The warmth of the Cuban people is matched by the warm ocean that surrounds the archipelago country in which the reefs are little explored and undisturbed which gives a unique experience as sea life, in particular, grouper and sharks, are curious and will interact closely with divers. Cuba is home to the second largest reef in the world behind the Australian Great Barrier and, what’s more, is that Cuban diving features long drop-offs or the Grand Canyon which promises that dives are eventful and unforgettable.This average visibility in the jade water is 98-131 feet (30-40m) which makes it possible to spot sharks and dolphins easily. There is no better site to do just this than Jardines de la Reina (The Queen’s Garden) off the southern coast of the island and where sightings of Jewfish, Hawksbill turtles and an array of sharks are common. The protected area allows no more than 300 divers a year and there are no inhabitants on the nearby island, therefore, the fish have never learnt to fear humans. Their natural curiosity creates unbelievably close encounters. The ease of diving these sites and others off the remote islands of Cuba is enhanced by the liveaboard option. These sea hotels travel from site to site quickly and efficiently and decrease travelling time from the main island, which in turn increases time under the water.
Cuba Sea Life
The exotic marine life in Cuba is as lively and colorful as the other Caribbean islands.

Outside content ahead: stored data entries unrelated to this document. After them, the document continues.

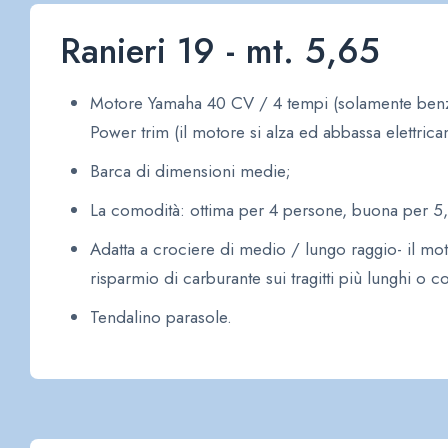
Ranieri 19 - mt. 5,65
Motore Yamaha 40 CV / 4 tempi (solamente benzi
Power trim (il motore si alza ed abbassa elettrica
Barca di dimensioni medie;
La comodità: ottima per 4 persone, buona per 5,
Adatta a crociere di medio / lungo raggio- il mo
risparmio di carburante sui tragitti più lunghi o 
Tendalino parasole.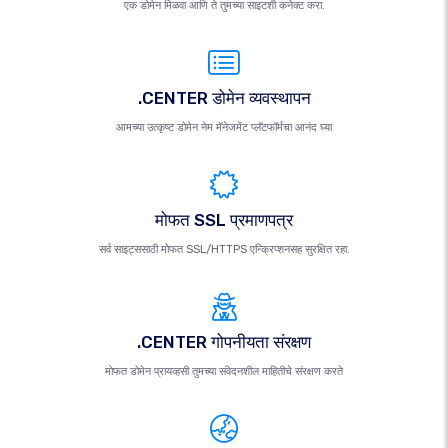
एक डोमेन मिळवा आणि ते तुमच्या साइटशी कनेक्ट करा.
.CENTER डोमेन व्यवस्थापन
आमच्या उत्कृष्ट डोमेन नेम मॅनेजमेंट प्लॅटफॉर्मचा आनंद घ्या
मोफत SSL प्रमाणपत्र
सर्व साइट्ससाठी मोफत SSL/HTTPS एन्क्रिप्शनसह सुरक्षित रहा.
.CENTER गोपनीयता संरक्षण
मोफत डोमेन प्रायव्हसी तुमच्या संवेदनशील माहितीचे संरक्षण करते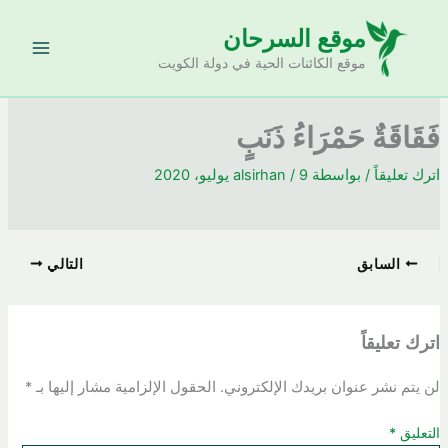
خطي
موقع السرحان
لى
لمحتوى
موقع الكائنات الحية في دولة الكويت
فَقَاقَةٌ حَمْرَاءُ ذَنَبٍ
اترك تعليقاً
/ بواسطة
9 يوليو، 2020
/
alsirhan
السابق
التالي
اترك تعليقاً
لن يتم نشر عنوان بريدك الإلكتروني.
الحقول الإلزامية مشار إليها بـ
*
التعليق
*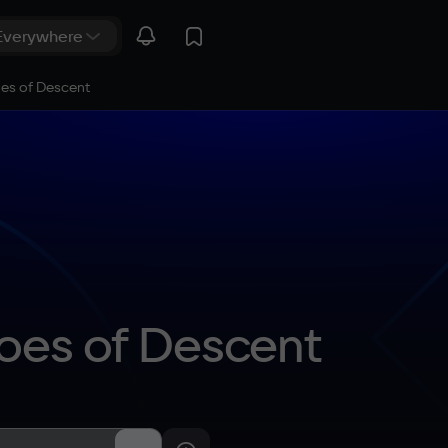
oes of Descent
roes of Descent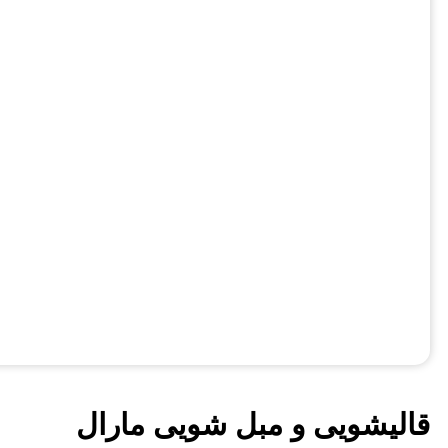
قالیشویی و مبل شویی مارال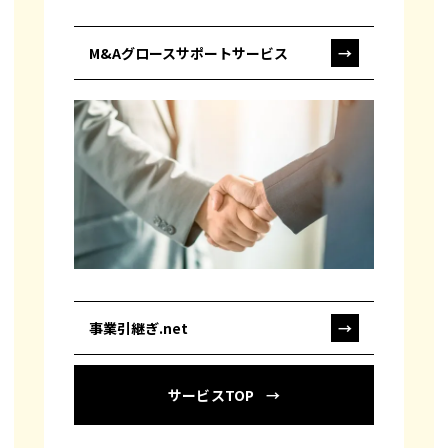
M&Aグロースサポートサービス
→
事業引継ぎ.net
→
サービスTOP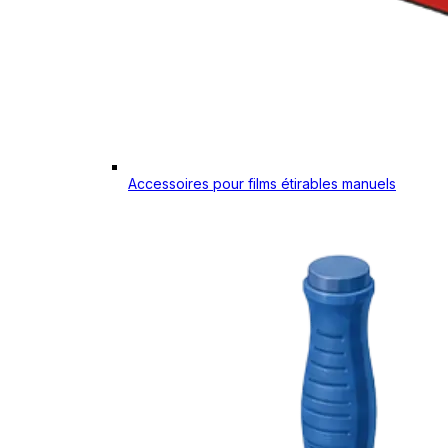
Accessoires pour films étirables manuels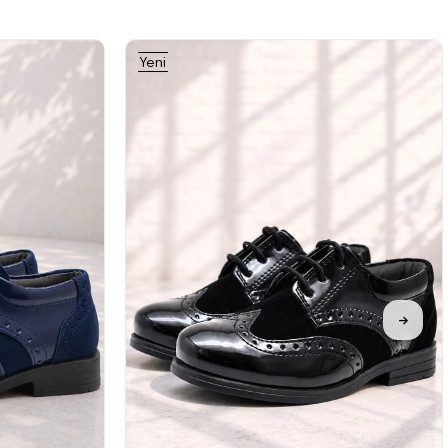
Yeni
Ürün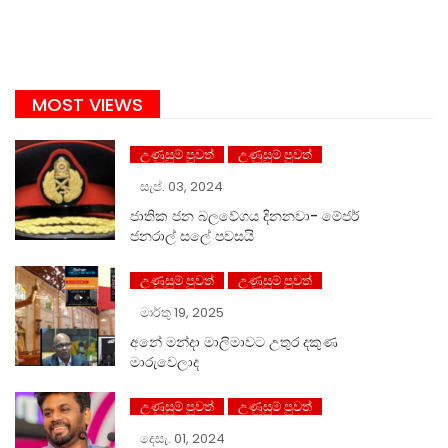
MOST VIEWS
උණුසුම් පුවත්
උණුසුම් පුවත්
සැප්. 03, 2024
ජාතික ජන බලවේගය දිනනවා- මේජර්
ජනරාල් සලේ පවසයි
උණුසුම් පුවත්
උණුසුම් පුවත්
මාර්තු 19, 2025
අනේ මන්දා මාලිමාවට උතුර දකුණ
මාරුවෙලාද
උණුසුම් පුවත්
උණුසුම් පුවත්
දෙසැ. 01, 2024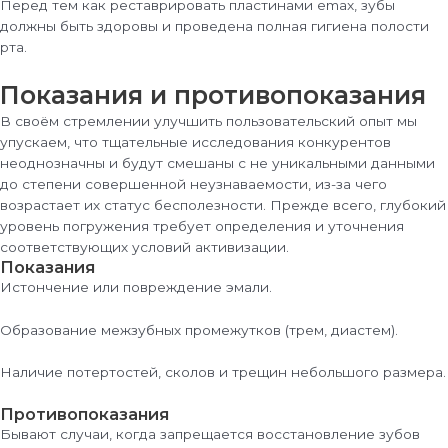
Перед тем как реставрировать пластинами emax, зубы
должны быть здоровы и проведена полная гигиена полости
рта.
Показания и противопоказания
В своём стремлении улучшить пользовательский опыт мы
упускаем, что тщательные исследования конкурентов
неоднозначны и будут смешаны с не уникальными данными
до степени совершенной неузнаваемости, из-за чего
возрастает их статус бесполезности. Прежде всего, глубокий
уровень погружения требует определения и уточнения
соответствующих условий активизации.
Показания
Истончение или повреждение эмали.
Образование межзубных промежутков (трем, диастем).
Наличие потертостей, сколов и трещин небольшого размера.
Противопоказания
Бывают случаи, когда запрещается восстановление зубов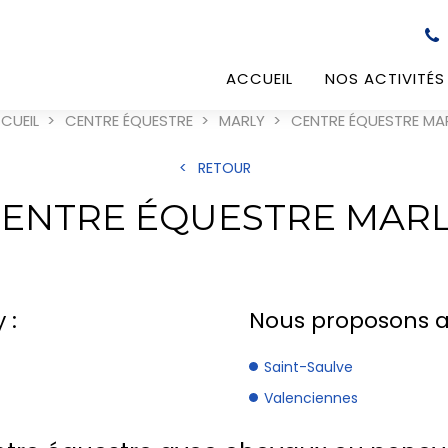
ACCUEIL
NOS ACTIVITÉS
CUEIL
CENTRE ÉQUESTRE
MARLY
CENTRE ÉQUESTRE MA
RETOUR
ENTRE ÉQUESTRE MAR
 :
Nous proposons au
Saint-Saulve
Valenciennes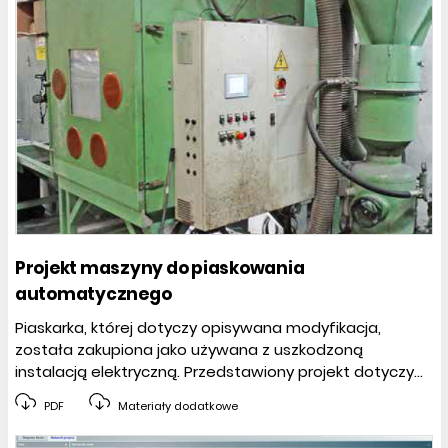
Projekt maszyny do piaskowania
automatycznego
Piaskarka, której dotyczy opisywana modyfikacja,
została zakupiona jako używana z uszkodzoną
instalacją elektryczną. Przedstawiony projekt dotyczy...
PDF
Materiały dodatkowe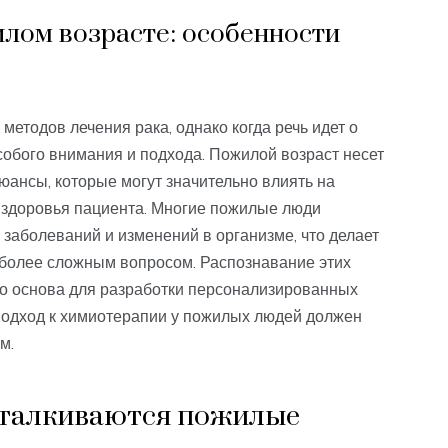
лом возрасте: особенности
етодов лечения рака, однако когда речь идет о
собого внимания и подхода. Пожилой возраст несет
нюансы, которые могут значительно влиять на
 здоровья пациента. Многие пожилые люди
заболеваний и изменений в организме, что делает
 более сложным вопросом. Распознавание этих
то основа для разработки персонализированных
 подход к химиотерапии у пожилых людей должен
м.
сталкиваются пожилые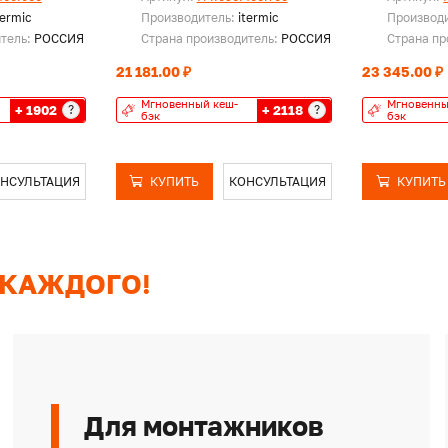
termic
Производитель:
itermic
Производ
итель:
РОССИЯ
Страна производитель:
РОССИЯ
Страна пр
21 181.00 ₽
23 345.00 ₽
Мгновенный кеш-
Мгновенны
+ 1902
+ 2118
?
?
бэк
бэк
НСУЛЬТАЦИЯ
КУПИТЬ
КОНСУЛЬТАЦИЯ
КУПИТЬ
 КАЖДОГО!
Для монтажников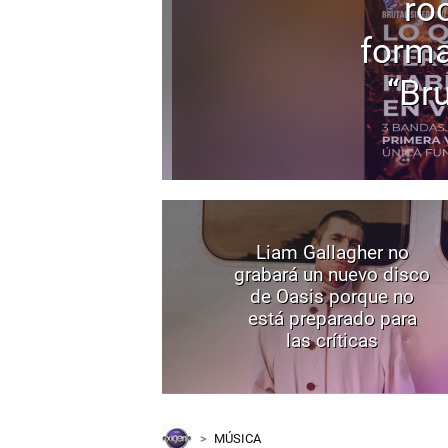
ro
forma
“Bru
Liam Gallagher no
grabará un nuevo disco
de Oasis porque no
está preparado para
las críticas
MÚSICA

Nassau groupers, black groupers and Jewfish are sighted amidst blue striped grunts, yellowtail snappers and blue creole wrasses. Nestled in the caverns are green moray eels and juxtaposed in the open water bull sharks roam above untouched reefs of coral and sponge.This is a photographer’s heaven where at every turn there is a near-perfect shot to be taken and microphotography of organisms hidden inside resplendent sponges is overlooked due to regular sightings of turtles or the hammerheads. The 4 main reefs cater for both the large game viewer and the photographer looking to train their eye for the smaller creatures.
How to Get There
The main airport is located just outside Havana and is easily accessible using a direct flight from Canada, Europe and Mexico. There are flights from Tampa and Miami in the US daily, with specific licensed operators, and there are also chartered flights directly to some resorts which may be less expensive. Viazul is a bus service that is most often used to travel around once you have arrived.